Mycobacterial Pathogenomics and Evolution

Scientific Fields
Diseases
Organisms
Applications
Technique

Published in Microbiology spectrum - 01 Feb 2014

Bottai D, Stinear TP, Supply P, Brosch R

Link to Pubmed [PMID] – 26082120

Microbiol Spectr 2014 Feb;2(1):MGM2-0025-2013

Most mycobacterial species are harmless saprophytes, often found in aquatic environments. A few species seem to have evolved from this pool of environmental mycobacteria into major human pathogens, such as Mycobacterium tuberculosis, the agent of tuberculosis, Mycobacterium leprae, the leprosy bacillus, and Mycobacterium ulcerans, the agent of Buruli ulcer. While the pathogenicity of M. ulcerans relates to the acquisition of a large plasmid encoding a polyketide-derived toxin, the molecular mechanisms by which M. leprae or M. tuberculosis have evolved to cause disease are complex and involve the interaction between the pathogen and the host.
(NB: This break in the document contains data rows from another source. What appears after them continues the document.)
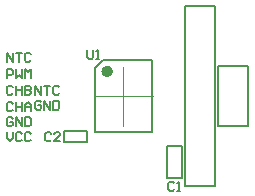
<source format=gto>
G04*
G04 #@! TF.GenerationSoftware,Altium Limited,Altium Designer,19.1.5 (86)*
G04*
G04 Layer_Color=65535*
%FSLAX25Y25*%
%MOIN*%
G70*
G01*
G75*
%ADD10C,0.01968*%
%ADD11C,0.00787*%
%ADD12C,0.00500*%
%ADD13C,0.00050*%
D10*
X-4416Y8200D02*
G03*
X-4416Y8200I-984J0D01*
G01*
D11*
X-9400Y-11900D02*
Y9242D01*
X-6624Y12018D01*
X9400D01*
Y-11900D02*
Y12018D01*
X-9400Y-11900D02*
X9400D01*
X31500Y-10000D02*
Y10000D01*
Y-10000D02*
X41500D01*
Y10000D01*
X31500D02*
X41500D01*
X20500Y30000D02*
X30500D01*
X20500Y-30000D02*
X30500D01*
X20500D02*
Y30000D01*
X30500Y-30000D02*
Y30000D01*
D12*
X14400Y-27300D02*
X19600Y-27300D01*
X14400Y-16700D02*
X19600D01*
X19600Y-27300D02*
X19600Y-16700D01*
X14400Y-27300D02*
X14400Y-16700D01*
X-19900Y-11600D02*
X-12100D01*
Y-15400D02*
Y-11600D01*
X-19900Y-15400D02*
Y-11600D01*
Y-15400D02*
X-12100D01*
X-27333Y-2001D02*
X-27833Y-1501D01*
X-28832D01*
X-29332Y-2001D01*
Y-4000D01*
X-28832Y-4500D01*
X-27833D01*
X-27333Y-4000D01*
Y-3001D01*
X-28332D01*
X-26333Y-4500D02*
Y-1501D01*
X-24334Y-4500D01*
Y-1501D01*
X-23334D02*
Y-4500D01*
X-21835D01*
X-21335Y-4000D01*
Y-2001D01*
X-21835Y-1501D01*
X-23334D01*
X-29332Y500D02*
Y3499D01*
X-27333Y500D01*
Y3499D01*
X-26333D02*
X-24334D01*
X-25333D01*
Y500D01*
X-21335Y2999D02*
X-21835Y3499D01*
X-22834D01*
X-23334Y2999D01*
Y1000D01*
X-22834Y500D01*
X-21835D01*
X-21335Y1000D01*
X-38832Y11500D02*
Y14499D01*
X-36833Y11500D01*
Y14499D01*
X-35833D02*
X-33834D01*
X-34833D01*
Y11500D01*
X-30835Y13999D02*
X-31334Y14499D01*
X-32334D01*
X-32834Y13999D01*
Y12000D01*
X-32334Y11500D01*
X-31334D01*
X-30835Y12000D01*
X-38832Y6000D02*
Y8999D01*
X-37333D01*
X-36833Y8499D01*
Y7500D01*
X-37333Y7000D01*
X-38832D01*
X-35833Y8999D02*
Y6000D01*
X-34833Y7000D01*
X-33834Y6000D01*
Y8999D01*
X-32834Y6000D02*
Y8999D01*
X-31834Y7999D01*
X-30835Y8999D01*
Y6000D01*
X-36833Y2999D02*
X-37333Y3499D01*
X-38332D01*
X-38832Y2999D01*
Y1000D01*
X-38332Y500D01*
X-37333D01*
X-36833Y1000D01*
X-35833Y3499D02*
Y500D01*
Y2000D01*
X-33834D01*
Y3499D01*
Y500D01*
X-32834Y3499D02*
Y500D01*
X-31334D01*
X-30835Y1000D01*
Y1500D01*
X-31334Y2000D01*
X-32834D01*
X-31334D01*
X-30835Y2499D01*
Y2999D01*
X-31334Y3499D01*
X-32834D01*
X-36833Y-2501D02*
X-37333Y-2001D01*
X-38332D01*
X-38832Y-2501D01*
Y-4500D01*
X-38332Y-5000D01*
X-37333D01*
X-36833Y-4500D01*
X-35833Y-2001D02*
Y-5000D01*
Y-3500D01*
X-33834D01*
Y-2001D01*
Y-5000D01*
X-32834D02*
Y-3001D01*
X-31834Y-2001D01*
X-30835Y-3001D01*
Y-5000D01*
Y-3500D01*
X-32834D01*
X-36833Y-7501D02*
X-37333Y-7001D01*
X-38332D01*
X-38832Y-7501D01*
Y-9500D01*
X-38332Y-10000D01*
X-37333D01*
X-36833Y-9500D01*
Y-8501D01*
X-37832D01*
X-35833Y-10000D02*
Y-7001D01*
X-33834Y-10000D01*
Y-7001D01*
X-32834D02*
Y-10000D01*
X-31334D01*
X-30835Y-9500D01*
Y-7501D01*
X-31334Y-7001D01*
X-32834D01*
X-38832Y-12001D02*
Y-14000D01*
X-37832Y-15000D01*
X-36833Y-14000D01*
Y-12001D01*
X-33834Y-12501D02*
X-34334Y-12001D01*
X-35333D01*
X-35833Y-12501D01*
Y-14500D01*
X-35333Y-15000D01*
X-34334D01*
X-33834Y-14500D01*
X-30835Y-12501D02*
X-31334Y-12001D01*
X-32334D01*
X-32834Y-12501D01*
Y-14500D01*
X-32334Y-15000D01*
X-31334D01*
X-30835Y-14500D01*
X-12000Y15499D02*
Y13000D01*
X-11500Y12500D01*
X-10501D01*
X-10001Y13000D01*
Y15499D01*
X-9001Y12500D02*
X-8001D01*
X-8501D01*
Y15499D01*
X-9001Y14999D01*
X-24001Y-12501D02*
X-24500Y-12001D01*
X-25500D01*
X-26000Y-12501D01*
Y-14500D01*
X-25500Y-15000D01*
X-24500D01*
X-24001Y-14500D01*
X-21002Y-15000D02*
X-23001D01*
X-21002Y-13001D01*
Y-12501D01*
X-21501Y-12001D01*
X-22501D01*
X-23001Y-12501D01*
X16999Y-29001D02*
X16499Y-28501D01*
X15500D01*
X15000Y-29001D01*
Y-31000D01*
X15500Y-31500D01*
X16499D01*
X16999Y-31000D01*
X17999Y-31500D02*
X18999D01*
X18499D01*
Y-28501D01*
X17999Y-29001D01*
D13*
X0Y-9843D02*
Y0D01*
Y9843D01*
Y0D02*
X9843D01*
X-9843D02*
X0D01*
M02*

</source>
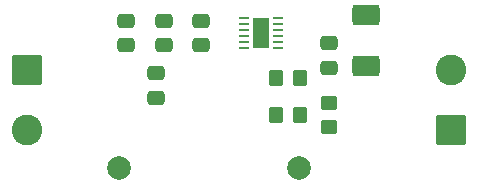
<source format=gbr>
%TF.GenerationSoftware,KiCad,Pcbnew,9.0.4*%
%TF.CreationDate,2025-09-10T23:34:52+05:30*%
%TF.ProjectId,LMR51450,4c4d5235-3134-4353-902e-6b696361645f,rev?*%
%TF.SameCoordinates,Original*%
%TF.FileFunction,Soldermask,Top*%
%TF.FilePolarity,Negative*%
%FSLAX46Y46*%
G04 Gerber Fmt 4.6, Leading zero omitted, Abs format (unit mm)*
G04 Created by KiCad (PCBNEW 9.0.4) date 2025-09-10 23:34:52*
%MOMM*%
%LPD*%
G01*
G04 APERTURE LIST*
G04 Aperture macros list*
%AMRoundRect*
0 Rectangle with rounded corners*
0 $1 Rounding radius*
0 $2 $3 $4 $5 $6 $7 $8 $9 X,Y pos of 4 corners*
0 Add a 4 corners polygon primitive as box body*
4,1,4,$2,$3,$4,$5,$6,$7,$8,$9,$2,$3,0*
0 Add four circle primitives for the rounded corners*
1,1,$1+$1,$2,$3*
1,1,$1+$1,$4,$5*
1,1,$1+$1,$6,$7*
1,1,$1+$1,$8,$9*
0 Add four rect primitives between the rounded corners*
20,1,$1+$1,$2,$3,$4,$5,0*
20,1,$1+$1,$4,$5,$6,$7,0*
20,1,$1+$1,$6,$7,$8,$9,0*
20,1,$1+$1,$8,$9,$2,$3,0*%
G04 Aperture macros list end*
%ADD10RoundRect,0.250000X-0.475000X0.337500X-0.475000X-0.337500X0.475000X-0.337500X0.475000X0.337500X0*%
%ADD11RoundRect,0.250000X0.475000X-0.337500X0.475000X0.337500X-0.475000X0.337500X-0.475000X-0.337500X0*%
%ADD12RoundRect,0.250000X-1.050000X1.050000X-1.050000X-1.050000X1.050000X-1.050000X1.050000X1.050000X0*%
%ADD13C,2.600000*%
%ADD14RoundRect,0.250000X-0.450000X0.350000X-0.450000X-0.350000X0.450000X-0.350000X0.450000X0.350000X0*%
%ADD15RoundRect,0.250000X0.350000X0.450000X-0.350000X0.450000X-0.350000X-0.450000X0.350000X-0.450000X0*%
%ADD16R,0.812800X0.254000*%
%ADD17R,1.397000X2.590800*%
%ADD18RoundRect,0.250000X-0.350000X-0.450000X0.350000X-0.450000X0.350000X0.450000X-0.350000X0.450000X0*%
%ADD19RoundRect,0.250000X1.050000X-1.050000X1.050000X1.050000X-1.050000X1.050000X-1.050000X-1.050000X0*%
%ADD20C,2.000000*%
%ADD21RoundRect,0.250001X-0.899999X0.612499X-0.899999X-0.612499X0.899999X-0.612499X0.899999X0.612499X0*%
G04 APERTURE END LIST*
D10*
%TO.C,Cff1*%
X184150000Y-75162500D03*
X184150000Y-77237500D03*
%TD*%
D11*
%TO.C,Cboot1*%
X169545000Y-79777500D03*
X169545000Y-77702500D03*
%TD*%
%TO.C,C2*%
X170180000Y-75332500D03*
X170180000Y-73257500D03*
%TD*%
D12*
%TO.C,J1*%
X158577500Y-77465000D03*
D13*
X158577500Y-82545000D03*
%TD*%
D14*
%TO.C,Rff1*%
X184150000Y-80280000D03*
X184150000Y-82280000D03*
%TD*%
D15*
%TO.C,RFDB1*%
X181705000Y-78105000D03*
X179705000Y-78105000D03*
%TD*%
D16*
%TO.C,U1*%
X176987200Y-73044685D03*
X176987200Y-73544811D03*
X176987200Y-74044937D03*
X176987200Y-74545063D03*
X176987200Y-75045189D03*
X176987200Y-75545315D03*
X179882800Y-75545315D03*
X179882800Y-75045189D03*
X179882800Y-74545063D03*
X179882800Y-74044937D03*
X179882800Y-73544811D03*
X179882800Y-73044685D03*
D17*
X178435000Y-74295000D03*
%TD*%
D18*
%TO.C,RFBT1*%
X179705000Y-81280000D03*
X181705000Y-81280000D03*
%TD*%
D19*
%TO.C,J2*%
X194482500Y-82555000D03*
D13*
X194482500Y-77475000D03*
%TD*%
D11*
%TO.C,C1*%
X167005000Y-75332500D03*
X167005000Y-73257500D03*
%TD*%
D20*
%TO.C,Lout1*%
X166365000Y-85725000D03*
X181605000Y-85725000D03*
%TD*%
D21*
%TO.C,Cout1*%
X187325000Y-72767500D03*
X187325000Y-77092500D03*
%TD*%
D11*
%TO.C,C3*%
X173355000Y-75332500D03*
X173355000Y-73257500D03*
%TD*%
M02*

</source>
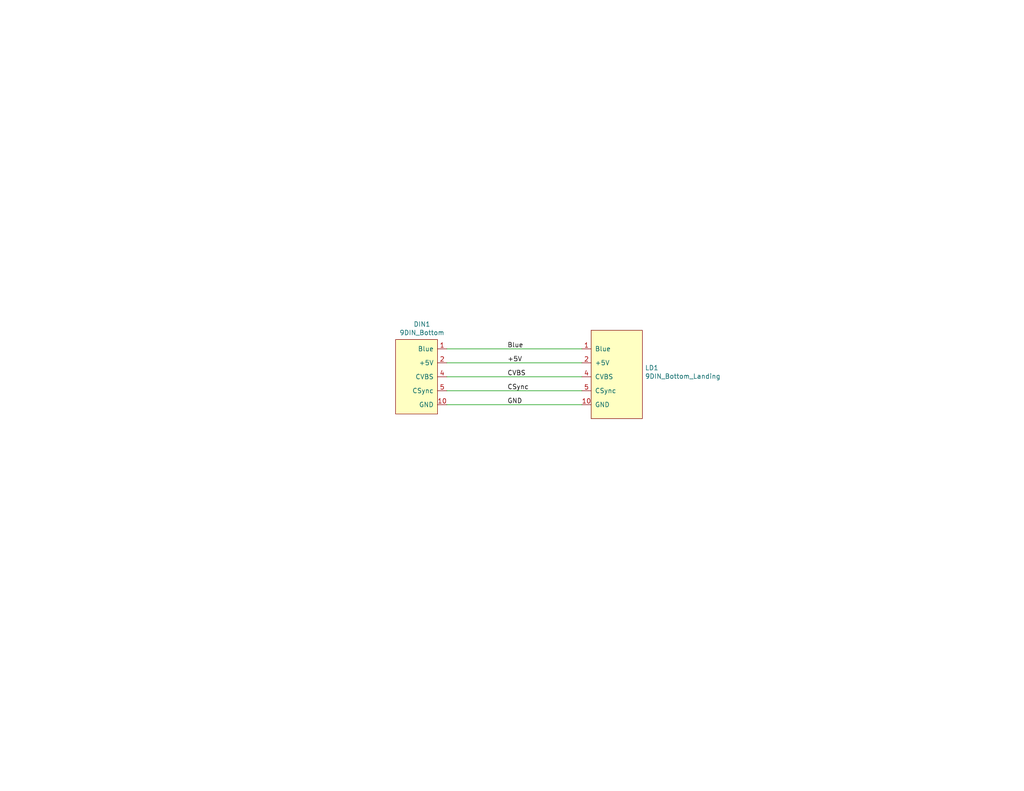
<source format=kicad_sch>
(kicad_sch (version 20211123) (generator eeschema)

  (uuid f2392fe0-54af-4e02-8793-9ba2471944b5)

  (paper "USLetter")

  (title_block
    (rev "1")
    (comment 1 "Designed for OSH Park 2 Layer Prototype")
  )

  


  (wire (pts (xy 121.92 110.49) (xy 158.75 110.49))
    (stroke (width 0) (type default) (color 0 0 0 0))
    (uuid 2ec9be40-1d5a-4e2d-8a4d-4be2d3c079d5)
  )
  (wire (pts (xy 121.92 106.68) (xy 158.75 106.68))
    (stroke (width 0) (type default) (color 0 0 0 0))
    (uuid 35343f32-90ff-4059-a108-111fb444c3d2)
  )
  (wire (pts (xy 121.92 102.87) (xy 158.75 102.87))
    (stroke (width 0) (type default) (color 0 0 0 0))
    (uuid 7b75907b-b2ae-4362-89fa-d520339aaa5c)
  )
  (wire (pts (xy 121.92 95.25) (xy 158.75 95.25))
    (stroke (width 0) (type default) (color 0 0 0 0))
    (uuid b632afec-1444-4246-8afb-cc14a57567e7)
  )
  (wire (pts (xy 121.92 99.06) (xy 158.75 99.06))
    (stroke (width 0) (type default) (color 0 0 0 0))
    (uuid e07e1653-d05d-4bf2-bea3-6515a06de065)
  )

  (label "+5V" (at 138.43 99.06 0)
    (effects (font (size 1.27 1.27)) (justify left bottom))
    (uuid 0cc094e7-c1c0-457d-bd94-3db91c23be55)
  )
  (label "CVBS" (at 138.43 102.87 0)
    (effects (font (size 1.27 1.27)) (justify left bottom))
    (uuid 4b982f8b-ca29-4ebf-88fc-8a50b24e0802)
  )
  (label "Blue" (at 138.43 95.25 0)
    (effects (font (size 1.27 1.27)) (justify left bottom))
    (uuid 680c3e83-f590-4924-85a1-36d51b076683)
  )
  (label "GND" (at 138.43 110.49 0)
    (effects (font (size 1.27 1.27)) (justify left bottom))
    (uuid 9c0314b1-f82f-432d-95a0-65e191202552)
  )
  (label "CSync" (at 138.43 106.68 0)
    (effects (font (size 1.27 1.27)) (justify left bottom))
    (uuid be030c62-e776-405f-97d8-4a4c1aa2e428)
  )

  (symbol (lib_id "9DIN2VGA:9DIN_Bottom") (at 119.38 92.71 0) (mirror y) (unit 1)
    (in_bom yes) (on_board yes)
    (uuid 00000000-0000-0000-0000-0000617a0174)
    (property "Reference" "DIN1" (id 0) (at 115.1382 88.519 0))
    (property "Value" "9DIN_Bottom" (id 1) (at 115.1382 90.8304 0))
    (property "Footprint" "9DIN2VGA:9DIN_Bottom_Pads" (id 2) (at 114.3 91.44 0)
      (effects (font (size 1.27 1.27)) hide)
    )
    (property "Datasheet" "" (id 3) (at 114.3 91.44 0)
      (effects (font (size 1.27 1.27)) hide)
    )
    (pin "1" (uuid f66bb685-9833-454c-bf31-b96598f50347))
    (pin "10" (uuid 56f0a67a-a93a-477a-9778-70fe2cfeeb5a))
    (pin "2" (uuid a819bf9a-0c8b-443a-b488-e5f1395d77ad))
    (pin "4" (uuid e29e8d7d-cee8-47d4-8444-1d7032daf03c))
    (pin "5" (uuid 7ac1ccc5-26c5-4b73-8425-7bbec927bf24))
  )

  (symbol (lib_id "9DIN2VGA:9DIN_Bottom_Landing") (at 161.29 90.17 0) (unit 1)
    (in_bom yes) (on_board yes)
    (uuid 00000000-0000-0000-0000-0000617a2b90)
    (property "Reference" "LD1" (id 0) (at 175.9712 100.4316 0)
      (effects (font (size 1.27 1.27)) (justify left))
    )
    (property "Value" "9DIN_Bottom_Landing" (id 1) (at 175.9712 102.743 0)
      (effects (font (size 1.27 1.27)) (justify left))
    )
    (property "Footprint" "9DIN2VGA:9DIN_Bottom_Landing_Pads" (id 2) (at 167.64 88.9 0)
      (effects (font (size 1.27 1.27)) hide)
    )
    (property "Datasheet" "" (id 3) (at 167.64 88.9 0)
      (effects (font (size 1.27 1.27)) hide)
    )
    (pin "1" (uuid fcb4f52a-a6cb-4ca0-970a-4c8a2c0f3942))
    (pin "10" (uuid a08c061a-7f5b-4909-b673-0d0a59a012a3))
    (pin "2" (uuid 6a1ae8ee-dea6-4015-b83e-baf8fcdfaf0f))
    (pin "4" (uuid 5cc7655c-62f2-43d2-a7a5-eaa4635dada8))
    (pin "5" (uuid 8efe6411-1919-4082-b5b8-393585e068c8))
  )

  (sheet_instances
    (path "/" (page "1"))
  )

  (symbol_instances
    (path "/00000000-0000-0000-0000-0000617a0174"
      (reference "DIN1") (unit 1) (value "9DIN_Bottom") (footprint "9DIN2VGA:9DIN_Bottom_Pads")
    )
    (path "/00000000-0000-0000-0000-0000617a2b90"
      (reference "LD1") (unit 1) (value "9DIN_Bottom_Landing") (footprint "9DIN2VGA:9DIN_Bottom_Landing_Pads")
    )
  )
)

</source>
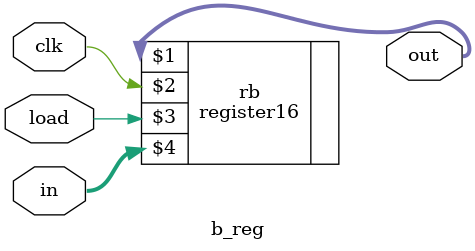
<source format=v>
`timescale 1ns / 1ps

module b_reg(out, clk, load, in);
input clk, load;
input [15:0] in;
output [15:0] out;
register16 rb(out, clk, load, in);
endmodule
</source>
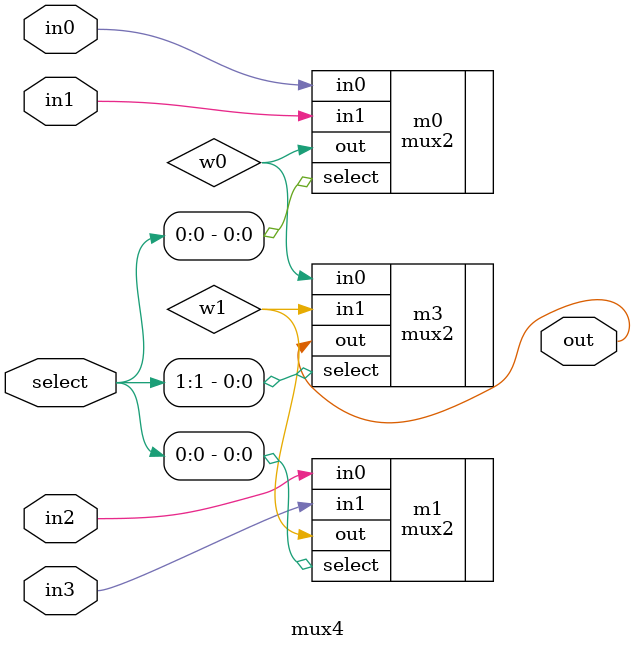
<source format=v>
`include "mux2.v"
module mux4 (in0, in1, in2, in3, select, out);
  input in0,in1,in2,in3;
  input [1:0] select;
  output out;
  wire w0,w1;
  mux2
        m0 (.select(select[0]), .in0(in0), .in1(in1), .out(w0)),
	m1 (.select(select[0]), .in0(in2), .in1(in3), .out(w1)),
	m3 (.select(select[1]), .in0(w0), .in1(w1), .out(out));
endmodule // mux4




</source>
Here we focus on M. tuberculosis and closely related mycobacteria and discuss insights gained from recent genomic and functional studies. Comparison of M. tuberculosis genome data with sequences from nontuberculous mycobacteria, such as Mycobacterium marinum or Mycobacterium kansasii, provides a perception of the more distant evolution of M. tuberculosis, while the recently accomplished genome sequences of multiple tubercle bacilli with smooth colony morphology, named Mycobacterium canettii, have allowed the ancestral gene pool of tubercle bacilli to be estimated. The resulting findings are instrumental for our understanding of the pathogenomic evolution of tuberculosis-causing mycobacteria. Comparison of virulent and attenuated members of the M. tuberculosis complex has further contributed to identification of a specific secretion pathway, named ESX or Type VII secretion. The molecular machines involved are key elements for mycobacterial pathogenicity, strongly influencing the ability of M. tuberculosis to cope with the immune defense mounted by the host.